Le son est immatériel, il se propage partout dans l’espace de façon invisible. Toutefois, si on lui prête un peu plus attention, on remarque qu’un son possède une structure. Il a un début, un rythme et une fin et nous pourrions parfois dessiner cette forme qui se déploie dans l’espace. Il semble naturel que des structures rythmiques inscrites dans le temps puissent avoir des correspondances avec des structures géométriques inscrites dans l’espace. Quel son, pour quelle forme, pour quelle couleur ? Nous n’établissons pas tous la même correspondance entre eux, mais notre conditionnement par la société nous pousse à interpréter similairement un son par l’image : un rond bleu, un triangle rouge…

Claude Debussy reprocha un jour à Erik Satie de ne pas se soucier assez de la forme dans ses compositions. Piqué au vif, Satie lui adressa peu après trois morceaux en forme de poire.

Le plus important pour s’approprier la demande du sujet, et aussi le plus difficile pour moi a été de me laisser aller, de libérer mon geste, mon corps tout entier. C’est la clef de la réussite pour transmettre notre façon de voir et d’interpréter la musique par la forme, de susciter ainsi une émotion au regard des autres sur notre travail.
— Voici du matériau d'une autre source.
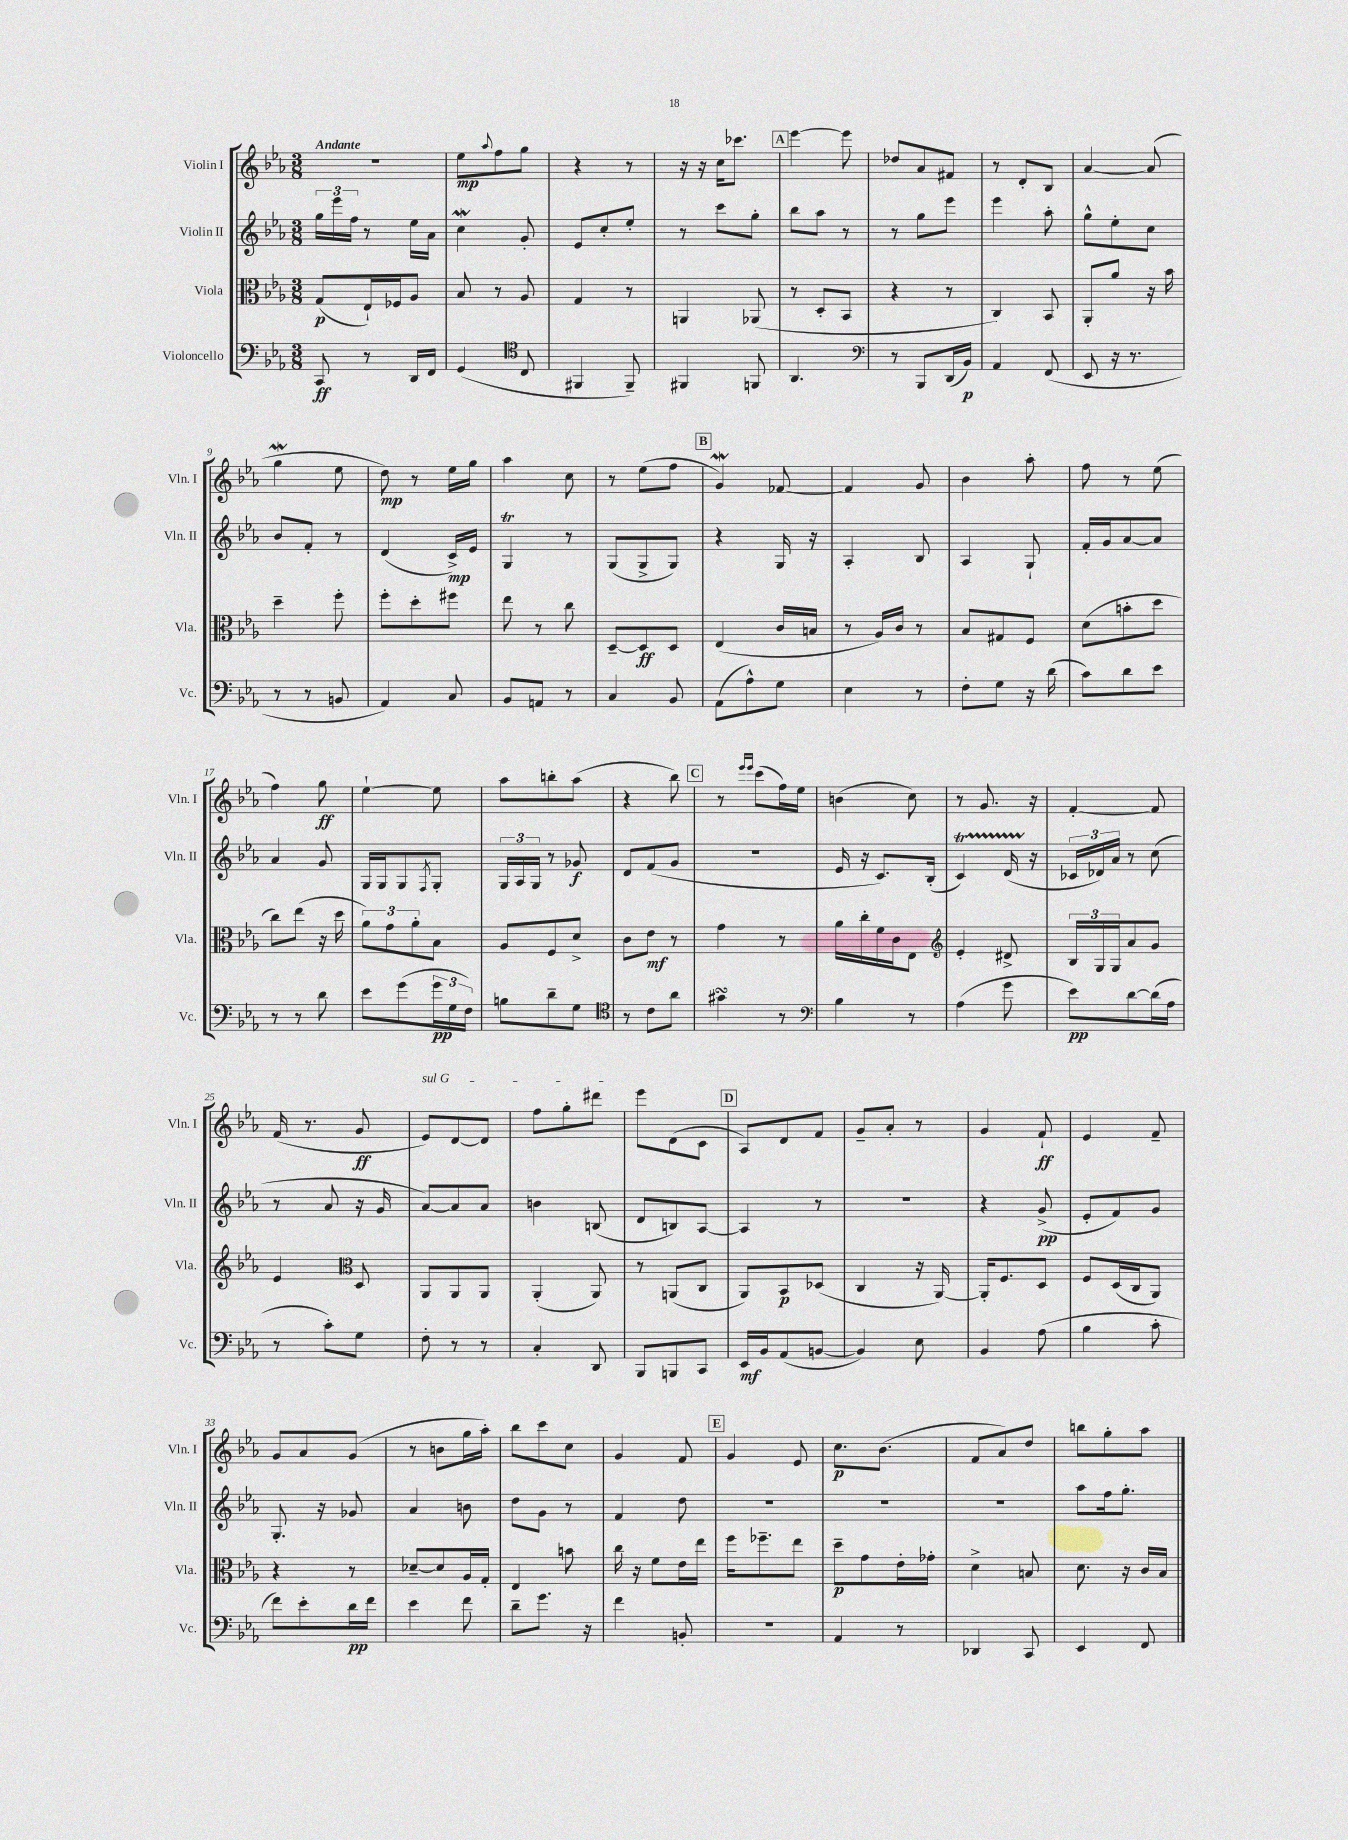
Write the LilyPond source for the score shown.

<<
\new StaffGroup <<
\new Staff = "s0" \with { instrumentName = "Violin I" shortInstrumentName = "Vln. I" } {
    \clef treble \key ees \major \numericTimeSignature \time 3/8 \tempo "Andante"
    R4. |
    ees''8\mp \appoggiatura { aes''8 } f''8 g''8 |
    r4 r8 |
    r16 r16 c''16 ces'''8. |
    \mark \markup { \box "A" } ees'''4~ ees'''8 |
    des''8 aes'8 fis'8 |
    r8 d'8-. bes8 |
    aes'4~ aes'8( |
    g''4\mordent ees''8 |
    d''8\mp) r8 ees''16 g''16 |
    aes''4 c''8 |
    r8 ees''8( f''8 |
    \mark \markup { \box "B" } g'4\mordent) fes'8~ |
    fes'4 g'8 |
    bes'4 aes''8-. |
    f''8 r8 ees''8( |
    f''4) g''8\ff |
    ees''4~-! ees''8 |
    aes''8 b''8-. aes''8( |
    r4 bes''8) |
    \mark \markup { \box "C" } r8 \grace { ees'''16 ees'''16 } c'''8( f''16) ees''16 |
    b'4( c''8) |
    r8 g'8. r16 |
    f'4~-. f'8 |
    f'16( r8. g'8\ff |
    \once \override TextSpanner.bound-details.left.text = \markup { \italic "sul G" } ees'8\startTextSpan) d'8~ d'8 |
    f''8 g''8-. dis'''8\stopTextSpan |
    ees'''8 d'8( c'8 |
    \mark \markup { \box "D" } aes8) d'8 f'8 |
    g'8-- aes'8-. r8 |
    g'4 f'8-!\ff |
    ees'4 f'8-- |
    g'8 aes'8 g'8( |
    r8 b'8 g''16 aes''16-.) |
    bes''8 c'''8 c''8 |
    g'4 f'8 |
    \mark \markup { \box "E" } g'4 ees'8 |
    c''8.\p bes'8.( |
    f'8 aes'8) d''8 |
    b''8 g''8-. aes''8 \bar "|." |
}
\new Staff = "s1" \with { instrumentName = "Violin II" shortInstrumentName = "Vln. II" } {
    \clef treble \key ees \major \numericTimeSignature \time 3/8
    \tuplet 3/2 { g''16 ees'''16 f''16 } r8 ees''16 aes'16 |
    c''4\mordent g'8-. |
    ees'8 c''8-. ees''8-. |
    r8 c'''8 g''8-. |
    \mark \markup { \box "A" } bes''8 aes''8 r8 |
    r8 g''8 ees'''8 |
    ees'''4 aes''8-. |
    g''8-^ ees''8-. c''8 |
    bes'8 f'8-. r8 |
    d'4( c'16->\mp) ees'16 |
    g4\trill r8 |
    g8( g8-> g8) |
    \mark \markup { \box "B" } r4 g16 r16 |
    aes4-. bes8 |
    aes4 g8-! |
    f'16-. g'16 aes'8~ aes'8 |
    aes'4 g'8 |
    g16 g16 g8 \acciaccatura { f8 } g8-. |
    \tuplet 3/2 { g16 aes16 g16 } r8 ges'8\f |
    d'8 f'8( g'8 |
    \mark \markup { \box "C" } R4. |
    ees'16 r16 c'8.) bes16-.( |
    c'4\startTrillSpan) d'16( r16\stopTrillSpan |
    \tuplet 3/2 { ces'16 des'16) aes'16 } r8 c''8( |
    r8 aes'8 r16 g'16 |
    aes'8~) aes'8 aes'8 |
    b'4 b8( |
    d'8 b8) aes8~ |
    \mark \markup { \box "D" } aes4 r8 |
    R4. |
    r4 g'8->\pp( |
    ees'8-. f'8) g'8 |
    g8.-. r16 ges'8 |
    aes'4 b'8 |
    d''8 g'8 r8 |
    f'4 d''8 |
    \mark \markup { \box "E" } R4. |
    R4. |
    R4. |
    aes''8 f''16 g''8.-. \bar "|." |
}
\new Staff = "s2" \with { instrumentName = "Viola" shortInstrumentName = "Vla." } {
    \clef alto \key ees \major \numericTimeSignature \time 3/8
    g8\p( ees16-!) fes16 aes8 |
    bes8 r8 aes8 |
    g4 r8 |
    a,4 aes,8( |
    \mark \markup { \box "A" } r8 d8-. bes,8 |
    r4 r8 |
    c4) bes,8 |
    aes,8-. aes'8 r16 bes'16 |
    d''4-- f''8-. |
    f''8-. d''8-. fis''8 |
    ees''8 r8 c''8 |
    d8~-- d8\ff d8 |
    \mark \markup { \box "B" } ees4( c'16 b16 |
    r8 aes16) c'16 r8 |
    bes8 gis8 f8 |
    d'8( b'8-. d''8 |
    c''8) ees''8( r16 d''16 |
    \tuplet 3/2 { aes'8) g'8 aes'8-. } bes8 |
    aes8 f8 d'8-> |
    c'8 ees'8\mf r8 |
    \mark \markup { \box "C" } g'4 r8 |
    aes'16 c''16-. f'16 c'16 ees8 |
    \clef treble ees'4-. dis'8-> |
    \tuplet 3/2 { bes16 g16 g16 } aes'8 g'8 |
    ees'4 \clef alto d8 |
    aes,8 aes,8 aes,8 |
    aes,4-.( aes,8) |
    r8 a,8( c8 |
    \mark \markup { \box "D" } aes,8) bes,8\p des8( |
    c4 r16 aes,16~) |
    aes,16-. f8. d8 |
    f8 d16( c16 aes,8) |
    r4 r8 |
    des'8~-- des'8 aes16 g16-. |
    ees4 b'8 |
    c''16 r16 f'8 ees'16 ees''16 |
    \mark \markup { \box "E" } f''16 fes''8.-- ees''8 |
    d''8--\p g'8 ees'16-. ges'16-. |
    d'4-> b8 |
    d'8. r16 c'16 bes16 \bar "|." |
}
\new Staff = "s3" \with { instrumentName = "Violoncello" shortInstrumentName = "Vc." } {
    \clef bass \key ees \major \numericTimeSignature \time 3/8
    c,8\ff r8 d,16 f,16 |
    g,4( \clef tenor c8 |
    fis,4 fis,8--) |
    fis,4 f,8 |
    \mark \markup { \box "A" } aes,4. |
    \clef bass r8 bes,,8 d,16( bes,16\p) |
    aes,4 f,8( |
    ees,8 r16 r8. |
    r8 r8 b,8 |
    aes,4) c8 |
    bes,8 a,8 r8 |
    c4 bes,8 |
    \mark \markup { \box "B" } aes,8( aes8-^) g8 |
    ees4 r8 |
    f8-. g8 r16 d'16( |
    c'8) d'8 ees'8 |
    r8 r8 d'8 |
    ees'8 g'8( \tuplet 3/2 { g'16\pp g16 f16) } |
    b8 d'8-- g8 |
    \clef tenor r8 c'8 aes'8 |
    \mark \markup { \box "C" } gis'4\turn r8 |
    \clef bass bes4 r8 |
    aes4( g'8 |
    ees'8\pp) d'8~ d'16( aes16 |
    r8 c'8-.) g8 |
    f8-. r8 r8 |
    c4-. d,8 |
    bes,,8 b,,8 c,8 |
    \mark \markup { \box "D" } ees,16\mf bes,16 aes,8( b,8~ |
    b,4) ees8 |
    bes,4 aes8( |
    bes4 c'8-. |
    f'8) ees'8-. d'16\pp f'16 |
    ees'4 f'8 |
    d'8-- g'8. r16 |
    f'4 b,8-. |
    \mark \markup { \box "E" } R4. |
    aes,4 r8 |
    des,4 c,8 |
    ees,4 f,8 \bar "|." |
}
>>
>>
Rien de plus violent pour moi que de franchir ce blocage, celui de vouloir un résultat parfait, maitrisé et dompté au lieu d’être à l’écoute de soi, et de cesser de réfléchir, car c’est allé contre qui je suis : rigide, perfectionniste, appliquée des qualités qui sont aussi des barrières.

~ Dans un premier travail de mise en formes du son en 2D noir et blanc puis couleur, on s’aperçoit de mon cheminement vers une libération, une ouverture. Il est loin de me satisfaire par son résultat, son but d’être sonore, mais j’ai volontairement présenté les réalisations telles quelles, sans retouches pour montrer cette évolution vers la compréhension du sujet. C’est pourquoi elles sont organisées ainsi dans un carnet, bien qu’il aurait fallu les classer par familles de formes qui s’en dégagent, je garde à l’esprit la volonté de mutation. On augmente le niveau de difficulté lorsqu’il a fallu passer à la couleur. Travailler sur les contrastes, la tonique pour transcrire une série de sons, d’instruments différents.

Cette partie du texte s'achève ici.